Twelve days till Cactus Rose.
So many details remain to be worked out. So many thoughts to be reconciled before the signal to start is given.
I feel silly some days for how I go on and on about this event. I know quite a few people who run ultras and barely make a peep about it. Like Barry Sanders scoring touchdowns - act like you've been there before, and expect to get back.
However, I don't know that that feels like.
I know what it feels like to run a marathon. I've had only two official finishes, but it seems as though I run them for breakfast. I recall that within the first three miles of Lumberjack I was enamored with the idea of an ultra. Until that moment I had hardcore, awake-at-night dreams of running the New York City Marathon. Cruising into Central Park on a Sunday in November seems like the pinnacle of what I hoped to achieve in running, especially since I hoped to qualify for the even. I don't believe in lotteries and wanted to make my own luck.

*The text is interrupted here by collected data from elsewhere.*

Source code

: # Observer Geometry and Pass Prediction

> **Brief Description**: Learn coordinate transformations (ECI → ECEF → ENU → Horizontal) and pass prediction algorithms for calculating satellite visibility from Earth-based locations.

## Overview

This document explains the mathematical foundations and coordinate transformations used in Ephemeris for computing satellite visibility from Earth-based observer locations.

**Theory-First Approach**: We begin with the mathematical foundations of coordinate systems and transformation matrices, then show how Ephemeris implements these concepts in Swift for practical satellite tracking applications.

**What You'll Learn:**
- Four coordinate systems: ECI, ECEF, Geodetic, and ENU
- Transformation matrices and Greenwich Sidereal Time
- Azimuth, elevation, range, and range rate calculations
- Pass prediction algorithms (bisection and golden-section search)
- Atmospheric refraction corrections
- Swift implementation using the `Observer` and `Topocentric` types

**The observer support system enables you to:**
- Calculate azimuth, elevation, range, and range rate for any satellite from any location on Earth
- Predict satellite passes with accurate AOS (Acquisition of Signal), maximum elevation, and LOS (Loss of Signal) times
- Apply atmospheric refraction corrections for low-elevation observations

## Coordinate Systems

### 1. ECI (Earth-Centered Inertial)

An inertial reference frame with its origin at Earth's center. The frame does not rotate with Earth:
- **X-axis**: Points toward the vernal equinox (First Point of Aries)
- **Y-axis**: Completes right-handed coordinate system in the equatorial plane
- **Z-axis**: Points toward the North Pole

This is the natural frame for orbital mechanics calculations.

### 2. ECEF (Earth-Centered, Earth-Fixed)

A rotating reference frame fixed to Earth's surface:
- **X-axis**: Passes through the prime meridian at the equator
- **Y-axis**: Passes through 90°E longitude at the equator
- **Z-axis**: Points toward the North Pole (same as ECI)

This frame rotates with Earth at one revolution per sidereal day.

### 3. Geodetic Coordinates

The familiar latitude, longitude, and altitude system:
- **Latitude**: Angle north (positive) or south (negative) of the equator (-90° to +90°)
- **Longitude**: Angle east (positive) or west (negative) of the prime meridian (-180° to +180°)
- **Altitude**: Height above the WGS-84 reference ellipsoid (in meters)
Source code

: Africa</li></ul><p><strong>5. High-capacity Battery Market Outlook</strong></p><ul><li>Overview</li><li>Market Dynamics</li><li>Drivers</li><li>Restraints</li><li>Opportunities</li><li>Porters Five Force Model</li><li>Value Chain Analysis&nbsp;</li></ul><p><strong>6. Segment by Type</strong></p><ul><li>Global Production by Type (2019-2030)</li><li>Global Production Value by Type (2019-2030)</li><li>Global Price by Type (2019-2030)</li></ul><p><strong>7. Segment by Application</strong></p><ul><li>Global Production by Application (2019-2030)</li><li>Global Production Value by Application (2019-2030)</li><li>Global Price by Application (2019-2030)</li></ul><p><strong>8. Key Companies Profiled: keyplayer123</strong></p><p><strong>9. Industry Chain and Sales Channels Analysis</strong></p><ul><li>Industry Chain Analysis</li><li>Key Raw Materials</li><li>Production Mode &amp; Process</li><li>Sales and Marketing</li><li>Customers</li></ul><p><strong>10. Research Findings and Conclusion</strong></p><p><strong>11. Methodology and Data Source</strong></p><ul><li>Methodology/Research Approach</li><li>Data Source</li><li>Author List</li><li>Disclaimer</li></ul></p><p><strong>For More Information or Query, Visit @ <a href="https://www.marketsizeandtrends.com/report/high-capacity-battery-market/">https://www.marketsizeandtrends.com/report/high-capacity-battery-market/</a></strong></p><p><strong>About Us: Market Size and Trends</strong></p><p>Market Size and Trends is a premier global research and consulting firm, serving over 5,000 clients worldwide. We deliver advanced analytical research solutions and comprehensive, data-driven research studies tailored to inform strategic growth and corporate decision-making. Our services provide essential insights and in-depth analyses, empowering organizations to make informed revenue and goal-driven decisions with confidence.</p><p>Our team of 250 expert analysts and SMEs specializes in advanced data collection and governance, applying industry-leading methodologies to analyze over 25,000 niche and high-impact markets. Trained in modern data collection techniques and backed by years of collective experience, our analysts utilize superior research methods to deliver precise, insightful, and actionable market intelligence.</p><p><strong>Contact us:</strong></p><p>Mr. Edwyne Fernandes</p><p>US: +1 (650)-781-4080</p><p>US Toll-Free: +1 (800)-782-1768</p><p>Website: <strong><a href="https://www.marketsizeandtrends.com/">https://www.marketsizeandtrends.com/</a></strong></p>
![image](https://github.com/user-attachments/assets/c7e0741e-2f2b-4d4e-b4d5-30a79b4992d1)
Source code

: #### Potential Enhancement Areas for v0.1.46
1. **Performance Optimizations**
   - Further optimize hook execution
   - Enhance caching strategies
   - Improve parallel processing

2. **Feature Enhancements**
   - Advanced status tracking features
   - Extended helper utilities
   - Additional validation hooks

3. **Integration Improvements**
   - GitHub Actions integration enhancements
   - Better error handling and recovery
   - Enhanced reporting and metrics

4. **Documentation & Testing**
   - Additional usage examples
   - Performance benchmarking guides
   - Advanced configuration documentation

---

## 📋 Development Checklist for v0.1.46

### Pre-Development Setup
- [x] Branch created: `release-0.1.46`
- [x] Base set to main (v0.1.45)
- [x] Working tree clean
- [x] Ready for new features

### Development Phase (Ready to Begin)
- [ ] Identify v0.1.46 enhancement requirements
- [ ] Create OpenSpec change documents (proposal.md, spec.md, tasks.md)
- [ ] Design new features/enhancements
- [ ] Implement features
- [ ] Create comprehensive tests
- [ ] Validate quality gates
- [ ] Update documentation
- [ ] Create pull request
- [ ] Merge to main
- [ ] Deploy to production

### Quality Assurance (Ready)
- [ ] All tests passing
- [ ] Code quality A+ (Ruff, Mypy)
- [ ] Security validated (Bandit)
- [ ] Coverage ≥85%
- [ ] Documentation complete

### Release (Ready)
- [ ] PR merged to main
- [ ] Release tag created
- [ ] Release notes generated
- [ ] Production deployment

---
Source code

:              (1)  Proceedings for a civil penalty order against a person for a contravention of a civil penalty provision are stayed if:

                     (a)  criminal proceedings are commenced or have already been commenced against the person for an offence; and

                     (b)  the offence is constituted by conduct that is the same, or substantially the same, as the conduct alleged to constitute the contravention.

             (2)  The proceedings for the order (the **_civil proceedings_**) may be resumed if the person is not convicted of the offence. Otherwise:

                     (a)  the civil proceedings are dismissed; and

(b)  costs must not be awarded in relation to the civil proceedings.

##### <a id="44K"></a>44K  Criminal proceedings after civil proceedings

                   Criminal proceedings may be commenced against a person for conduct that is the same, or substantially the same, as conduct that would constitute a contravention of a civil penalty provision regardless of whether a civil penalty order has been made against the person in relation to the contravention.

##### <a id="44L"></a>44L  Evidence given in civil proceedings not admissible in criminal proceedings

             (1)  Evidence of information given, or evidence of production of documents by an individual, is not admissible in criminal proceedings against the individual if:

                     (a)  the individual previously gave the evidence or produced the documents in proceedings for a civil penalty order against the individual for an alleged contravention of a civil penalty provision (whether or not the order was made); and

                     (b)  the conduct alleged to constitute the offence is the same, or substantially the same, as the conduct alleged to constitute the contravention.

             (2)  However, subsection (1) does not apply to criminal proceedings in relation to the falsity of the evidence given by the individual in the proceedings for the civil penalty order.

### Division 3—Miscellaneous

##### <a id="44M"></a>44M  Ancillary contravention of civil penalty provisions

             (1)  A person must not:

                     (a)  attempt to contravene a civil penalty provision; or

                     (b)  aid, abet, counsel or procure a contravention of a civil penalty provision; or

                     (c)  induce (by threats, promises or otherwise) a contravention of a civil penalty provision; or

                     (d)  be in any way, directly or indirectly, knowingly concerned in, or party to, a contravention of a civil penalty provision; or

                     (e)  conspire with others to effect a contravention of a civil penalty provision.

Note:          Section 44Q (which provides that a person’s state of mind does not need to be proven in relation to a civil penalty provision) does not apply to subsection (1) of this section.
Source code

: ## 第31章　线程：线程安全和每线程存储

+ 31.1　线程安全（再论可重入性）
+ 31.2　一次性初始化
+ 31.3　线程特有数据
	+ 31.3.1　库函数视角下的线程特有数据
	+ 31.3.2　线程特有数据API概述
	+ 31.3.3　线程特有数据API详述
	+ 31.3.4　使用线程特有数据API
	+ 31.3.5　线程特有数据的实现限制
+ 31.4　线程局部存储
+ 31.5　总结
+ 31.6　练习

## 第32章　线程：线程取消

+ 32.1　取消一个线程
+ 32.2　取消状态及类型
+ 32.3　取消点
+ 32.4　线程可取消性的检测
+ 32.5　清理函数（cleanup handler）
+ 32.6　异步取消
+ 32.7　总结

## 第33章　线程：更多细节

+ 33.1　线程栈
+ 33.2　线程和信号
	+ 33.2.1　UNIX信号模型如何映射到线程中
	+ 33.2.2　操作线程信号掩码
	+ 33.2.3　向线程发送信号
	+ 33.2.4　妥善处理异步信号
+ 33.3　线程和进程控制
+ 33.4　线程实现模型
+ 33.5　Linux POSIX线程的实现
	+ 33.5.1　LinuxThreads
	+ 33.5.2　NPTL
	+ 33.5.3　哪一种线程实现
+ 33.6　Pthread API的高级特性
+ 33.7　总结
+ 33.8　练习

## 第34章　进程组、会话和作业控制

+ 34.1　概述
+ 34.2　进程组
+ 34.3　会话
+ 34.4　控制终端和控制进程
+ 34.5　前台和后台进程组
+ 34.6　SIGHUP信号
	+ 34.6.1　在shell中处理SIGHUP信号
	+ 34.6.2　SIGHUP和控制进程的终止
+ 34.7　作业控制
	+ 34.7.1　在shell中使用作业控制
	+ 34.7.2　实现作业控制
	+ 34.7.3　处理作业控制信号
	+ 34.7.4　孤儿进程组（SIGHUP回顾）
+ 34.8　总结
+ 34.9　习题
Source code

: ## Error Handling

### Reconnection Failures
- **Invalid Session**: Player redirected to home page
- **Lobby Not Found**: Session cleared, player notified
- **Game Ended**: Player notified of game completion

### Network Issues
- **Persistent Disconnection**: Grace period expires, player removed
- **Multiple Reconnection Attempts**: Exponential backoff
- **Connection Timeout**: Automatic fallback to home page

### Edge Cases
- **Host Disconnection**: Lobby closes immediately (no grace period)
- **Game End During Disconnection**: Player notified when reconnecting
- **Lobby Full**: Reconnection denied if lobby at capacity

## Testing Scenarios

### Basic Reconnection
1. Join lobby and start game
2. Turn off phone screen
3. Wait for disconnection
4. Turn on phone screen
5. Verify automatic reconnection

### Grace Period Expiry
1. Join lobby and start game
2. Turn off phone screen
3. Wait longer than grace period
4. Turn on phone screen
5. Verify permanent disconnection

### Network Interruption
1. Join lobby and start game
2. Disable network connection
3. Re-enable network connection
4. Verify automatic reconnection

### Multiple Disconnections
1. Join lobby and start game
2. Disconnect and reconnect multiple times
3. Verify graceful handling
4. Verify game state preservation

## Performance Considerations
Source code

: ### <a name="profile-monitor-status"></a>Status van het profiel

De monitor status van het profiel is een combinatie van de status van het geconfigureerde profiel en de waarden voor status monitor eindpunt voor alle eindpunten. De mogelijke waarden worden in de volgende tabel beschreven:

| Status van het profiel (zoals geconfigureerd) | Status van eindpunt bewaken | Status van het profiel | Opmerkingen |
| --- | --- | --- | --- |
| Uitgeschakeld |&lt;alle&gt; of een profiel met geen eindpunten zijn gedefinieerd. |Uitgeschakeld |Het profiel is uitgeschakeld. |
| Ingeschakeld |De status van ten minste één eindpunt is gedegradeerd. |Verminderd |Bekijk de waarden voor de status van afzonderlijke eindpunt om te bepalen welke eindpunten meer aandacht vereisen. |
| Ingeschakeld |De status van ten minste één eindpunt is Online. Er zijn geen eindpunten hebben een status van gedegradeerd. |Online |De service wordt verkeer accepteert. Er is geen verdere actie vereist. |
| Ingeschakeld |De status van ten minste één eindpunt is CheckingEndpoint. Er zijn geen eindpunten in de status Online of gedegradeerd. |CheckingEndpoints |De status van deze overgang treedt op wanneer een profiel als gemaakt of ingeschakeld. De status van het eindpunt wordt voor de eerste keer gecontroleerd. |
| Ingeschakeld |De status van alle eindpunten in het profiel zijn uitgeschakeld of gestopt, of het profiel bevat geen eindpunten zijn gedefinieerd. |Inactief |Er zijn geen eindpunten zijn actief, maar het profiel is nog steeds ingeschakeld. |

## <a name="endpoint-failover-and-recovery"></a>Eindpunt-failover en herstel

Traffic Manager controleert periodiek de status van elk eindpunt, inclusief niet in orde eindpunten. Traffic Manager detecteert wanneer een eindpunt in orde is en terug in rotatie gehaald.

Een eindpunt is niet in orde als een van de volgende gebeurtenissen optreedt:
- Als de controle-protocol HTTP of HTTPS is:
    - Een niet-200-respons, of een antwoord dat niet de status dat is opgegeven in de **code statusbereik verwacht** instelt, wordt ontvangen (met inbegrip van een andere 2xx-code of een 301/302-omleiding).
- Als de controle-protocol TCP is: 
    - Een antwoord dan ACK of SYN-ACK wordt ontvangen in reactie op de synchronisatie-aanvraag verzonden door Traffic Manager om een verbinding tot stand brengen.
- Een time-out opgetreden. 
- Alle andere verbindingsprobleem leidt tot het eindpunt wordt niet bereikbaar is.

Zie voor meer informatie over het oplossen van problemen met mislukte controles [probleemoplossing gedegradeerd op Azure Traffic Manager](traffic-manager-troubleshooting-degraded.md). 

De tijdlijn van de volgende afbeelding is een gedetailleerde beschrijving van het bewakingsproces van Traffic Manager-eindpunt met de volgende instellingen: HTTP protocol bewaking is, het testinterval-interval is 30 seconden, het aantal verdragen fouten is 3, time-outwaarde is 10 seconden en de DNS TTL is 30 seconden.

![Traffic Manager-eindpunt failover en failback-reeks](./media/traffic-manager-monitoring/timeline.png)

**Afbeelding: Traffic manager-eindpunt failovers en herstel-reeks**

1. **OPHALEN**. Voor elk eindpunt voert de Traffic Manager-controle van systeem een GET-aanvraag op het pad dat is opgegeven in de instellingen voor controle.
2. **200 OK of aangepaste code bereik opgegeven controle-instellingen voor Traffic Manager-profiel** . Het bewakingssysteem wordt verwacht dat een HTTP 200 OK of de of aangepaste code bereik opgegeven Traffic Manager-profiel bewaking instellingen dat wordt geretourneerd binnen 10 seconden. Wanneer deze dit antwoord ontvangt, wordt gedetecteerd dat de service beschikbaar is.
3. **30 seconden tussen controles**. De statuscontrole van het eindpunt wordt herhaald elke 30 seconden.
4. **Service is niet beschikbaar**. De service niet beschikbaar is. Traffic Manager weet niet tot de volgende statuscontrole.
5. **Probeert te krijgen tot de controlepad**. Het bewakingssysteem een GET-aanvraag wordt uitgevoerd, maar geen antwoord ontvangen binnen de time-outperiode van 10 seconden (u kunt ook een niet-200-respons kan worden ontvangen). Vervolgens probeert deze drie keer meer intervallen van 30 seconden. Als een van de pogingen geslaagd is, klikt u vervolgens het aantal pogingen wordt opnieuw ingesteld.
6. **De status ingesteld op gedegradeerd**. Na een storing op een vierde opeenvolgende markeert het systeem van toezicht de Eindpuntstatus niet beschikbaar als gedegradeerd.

Then I set foot on the trail. I tasted the wildness of nature; being alone with nothing but my thoughts for hours on end as if I were the only man on earth. Then I gulped hard on the pain of stopping short.
I DNF'd my first marathon. I had to stop due to unbearable physical pain. I was angry at myself and angry at anyone and everything on the planet for several days though pictures from the time may show differently. Lumberjack ended on a sour note, but it was noticeably free of anger. There was plenty of emotion, but anger was not one of them. I knew this was were I wanted to be.
For me the marathon was about speed and the medal. The ultra marathon is about something different. I know I can run a marathon with short notice. It may take 3:30 or maybe 4:30, but I can give you the miles if I get twelve hours to be ready. One hundred miles is different. There is no guarantee I will finish. Hell, with the course topography in the Texas hill country there is no guarantee I'll finish the first loop. However, if I finish the fourth loop I may learn a few things I would never know after twenty six point two.
I may talk a lot and say some thoroughly stupid shit at time, but I'd rather let it out than keep it bottled up.
In twelve days I plan to let my legs, lungs and heart do the talking.
#DoEpicShit - Whatever you do, make your effort EPIC.